For most people who work in established companies, these tasks are divided and parceled out amongst numerous specialists. One of the chief complaints I heard from the younger engineers at our old company is that they don’t have a good view of the overall business. What I think they mean to say is that they don’t see the interaction of all the components that make a company run. I was an applications engineer, where I would meet customers, help solve their problems, sometimes at their location, define products and characterize them in end-applications. I thought I had a good view of how the business ran. Boy was I wrong.
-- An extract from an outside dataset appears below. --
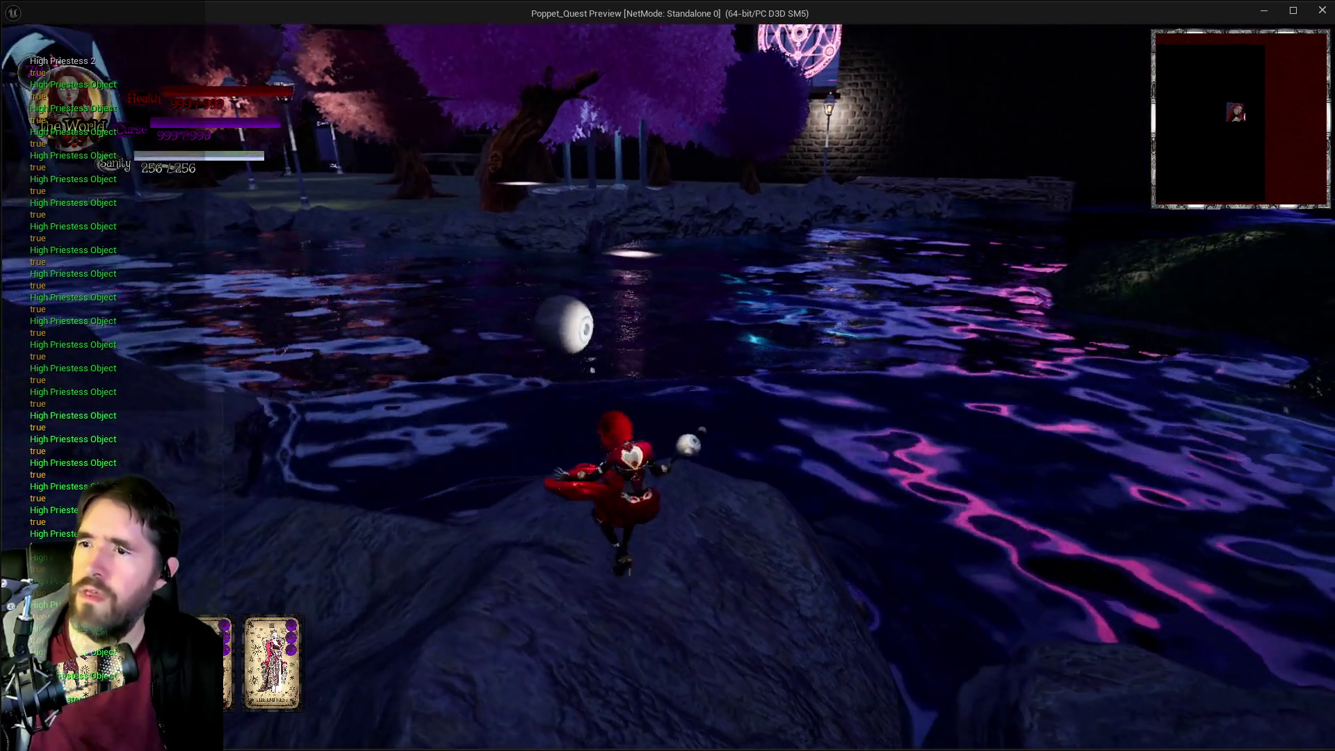
key("w")
key("w")
key("w")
There’s a lot of “small” organizational tasks that I took for granted. For example, we had a closet full of pencils and notebooks. We had an amazing field engineering team. We had a healthcare plan. I learned that when you are The Man, you need to know when to take advantage of the sale for a 24 port 10/100Mbps switch. You need to implement a successful distribution system and understand how to deal with healthcare for you and your employees. By the way, Microcenter, has a great deal on a 24 port D-Link switch.

I see PR in a whole new light. At our previous large company, I authored a fair number of webinars and articles. I contributed to ad campaigns for product releases. But at a startup, there is this visceral sense of the direct linkage with the bottom line. It’s where the rubber meets the road. Our web page ranking and the press we get will clearly affect how Baydin takes off. We’re working on a kick-ass product but people need to know about it to buy it.

To our friends who have been writing in to ask us how things are going. The protective cocoon has come off and we’re experiencing the internal clockwork of business. We’re beginning to see things as they are.